Figure 3: Origin of the three sets of time and
position for a station.
In some instances, the shot and start positions of the gear are
one in the same thing.
However, usually a gear does not start to collect samples until is
has reached it's target depth and opened by a remote trigger, or when
it get forward motion from when then wire has stopped being paid out
and the vessel moves forward and/or the wire has started to be hauled
in.
Note that a station may or may not occur within a pre-defined
stratum (the table t_station contains the attribute stratum) and that
one stratum may or may not contain stations.
Therefore, there is a two-way optional many-to-one relationship
between t_station and t_stratum.
Like the table t_trip, t_station has its own comments table
t_stat_comm (Table 5). The same arguments that have been used for the
creation of the t_trip_comm table also apply here.

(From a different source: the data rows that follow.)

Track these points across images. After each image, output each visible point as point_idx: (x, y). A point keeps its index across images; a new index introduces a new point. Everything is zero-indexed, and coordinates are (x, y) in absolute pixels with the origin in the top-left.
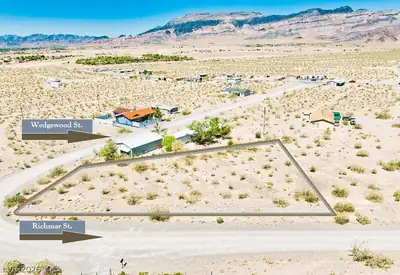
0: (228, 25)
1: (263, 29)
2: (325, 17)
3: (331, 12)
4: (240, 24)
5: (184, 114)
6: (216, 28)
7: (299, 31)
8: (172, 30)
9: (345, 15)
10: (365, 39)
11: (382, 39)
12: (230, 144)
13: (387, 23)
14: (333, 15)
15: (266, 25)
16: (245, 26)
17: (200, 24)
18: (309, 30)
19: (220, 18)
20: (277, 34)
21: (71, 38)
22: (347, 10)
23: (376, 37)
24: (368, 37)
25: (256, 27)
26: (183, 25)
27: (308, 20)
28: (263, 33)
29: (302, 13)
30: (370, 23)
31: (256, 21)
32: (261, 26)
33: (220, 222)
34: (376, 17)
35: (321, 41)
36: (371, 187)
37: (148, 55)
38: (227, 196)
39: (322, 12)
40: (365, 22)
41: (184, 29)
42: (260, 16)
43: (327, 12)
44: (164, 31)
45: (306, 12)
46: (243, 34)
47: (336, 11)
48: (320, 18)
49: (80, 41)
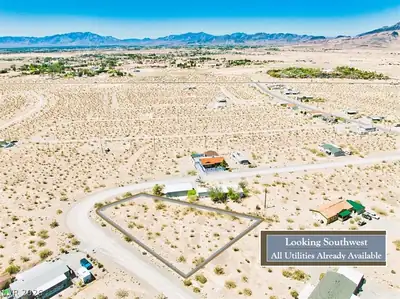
5: (251, 167)
33: (144, 253)
37: (342, 68)
38: (168, 243)
44: (391, 32)
49: (298, 40)
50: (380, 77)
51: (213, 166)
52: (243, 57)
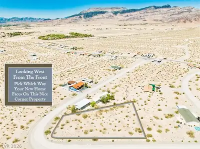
0: (110, 14)
1: (127, 16)
2: (157, 10)
3: (161, 7)
4: (116, 13)
5: (96, 83)
6: (104, 15)
7: (145, 17)
8: (82, 16)
9: (167, 9)
10: (177, 22)
11: (185, 22)
12: (115, 104)
13: (187, 13)
14: (161, 9)
15: (129, 14)
16: (118, 14)
17: (96, 13)
18: (150, 17)
19: (107, 10)
20: (134, 18)
21: (32, 19)
22: (168, 6)
23: (182, 21)
24: (178, 21)
25: (124, 15)
26: (88, 14)
27: (149, 11)
28: (127, 18)
29: (146, 8)
30: (179, 13)
31: (123, 12)
32: (126, 14)
33: (113, 141)
34: (182, 10)
35: (155, 22)
36: (159, 126)
37: (72, 33)
38: (114, 130)
39: (156, 8)
40: (177, 13)
41: (88, 15)
42: (126, 9)
43: (158, 7)
44: (79, 16)
45: (148, 8)
46: (117, 18)
47: (163, 7)
48: (155, 10)
49: (37, 21)
50: (90, 36)
51: (80, 88)
52: (17, 31)
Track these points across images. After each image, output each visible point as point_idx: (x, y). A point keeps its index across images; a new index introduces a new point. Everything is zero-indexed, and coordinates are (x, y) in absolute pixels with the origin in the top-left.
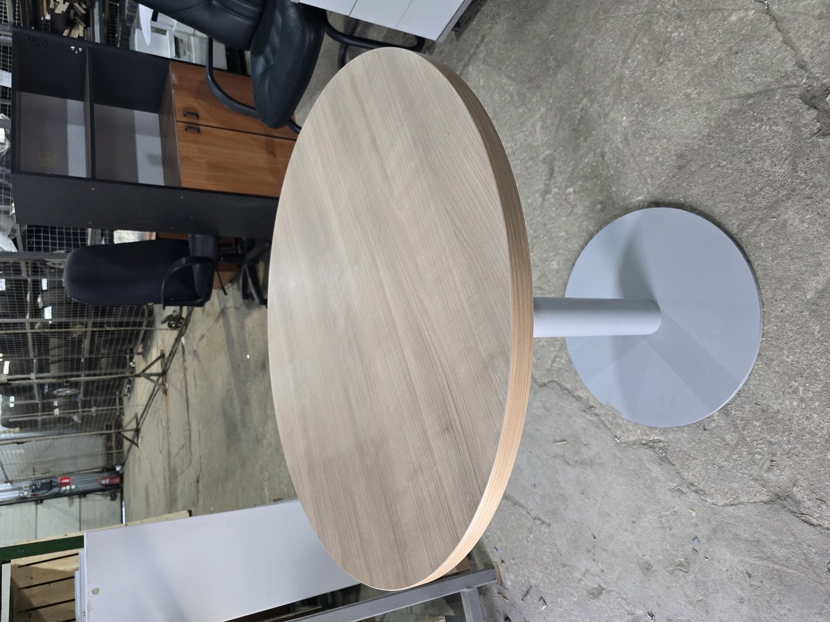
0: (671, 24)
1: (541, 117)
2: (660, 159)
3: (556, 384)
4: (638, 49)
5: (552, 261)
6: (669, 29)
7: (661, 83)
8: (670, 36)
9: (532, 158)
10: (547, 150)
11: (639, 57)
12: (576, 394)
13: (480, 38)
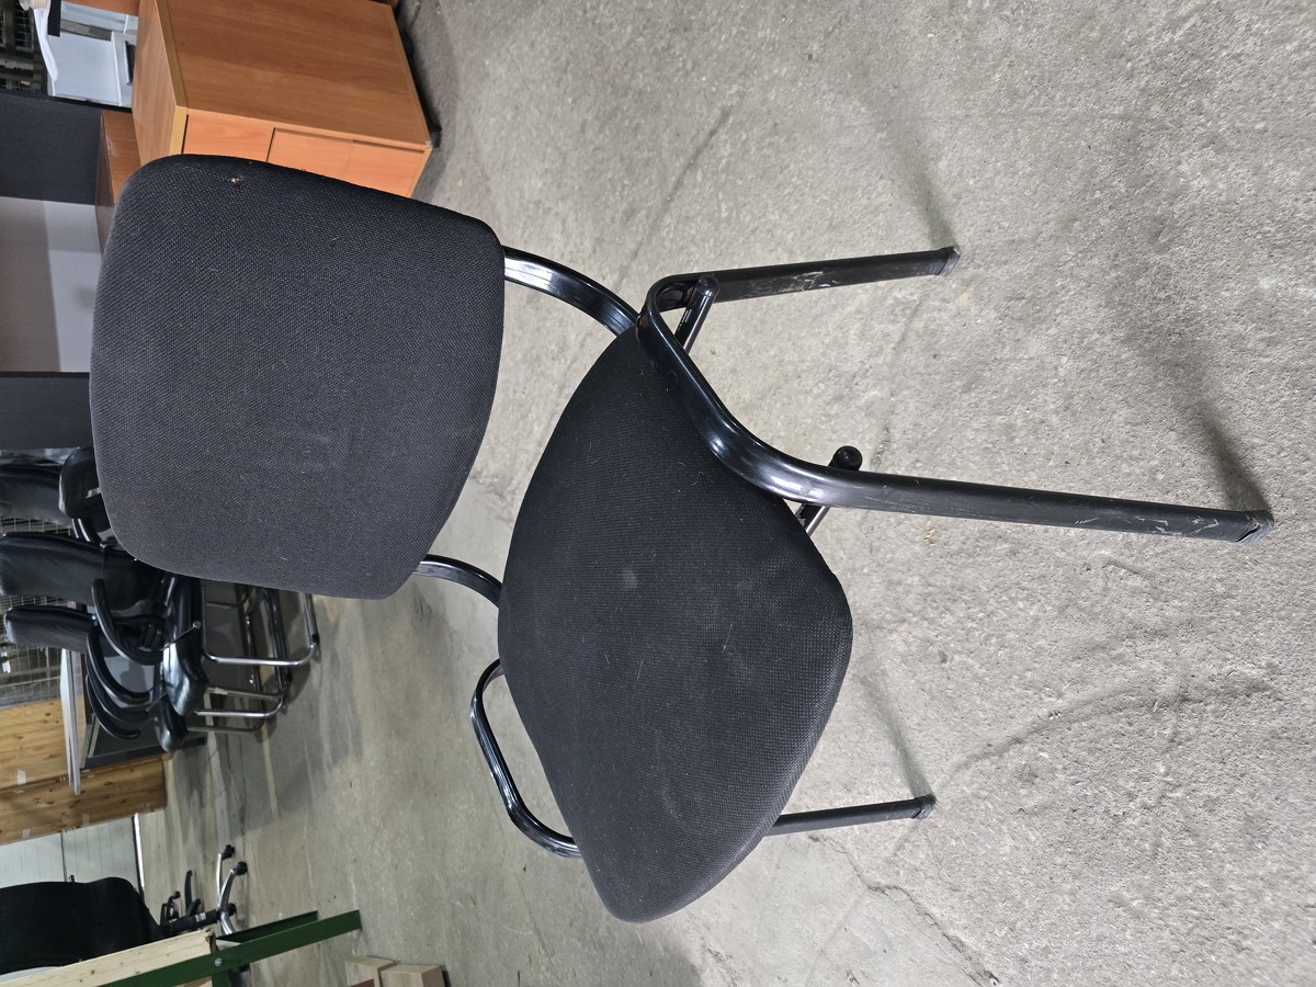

For plankton stations prior to the
introduction of net sondes and depth-meters, the depth and path of
the plankton gear was estimated from the angle of the gear wires at
certain intervals or wire length. These wire angle data are stored in
the table t_wire_angle (Table 6), and are linked to t_station by the
foreign keys trip_code and station_no.
Several types of plankton stations involve multiple units of gear,
each with their own mesh size and wire winches. In such cases,
details of these gears are recorded in the table t_gear_unit (Table
7), and are linked to t_station by the foreign keys trip_code and
station_no. The default for a single gear unit is for all data to be
recorded in t_station.
Samples of fish eggs are taken from each tow and are staged under
a microscope (by the number of cell divisions that have taken place).
The table t_eggs (Table 8) records the counts of the number of eggs
for each stage as collected for each sample from each catch.
Samples of the total catch from the plankton tow are also sampled
to determine the relative abundance of species. These abundance data
are recorded in the table t_abund (Table 9). This includes abundance
of fish, salps, zooplankton and microzooplankton.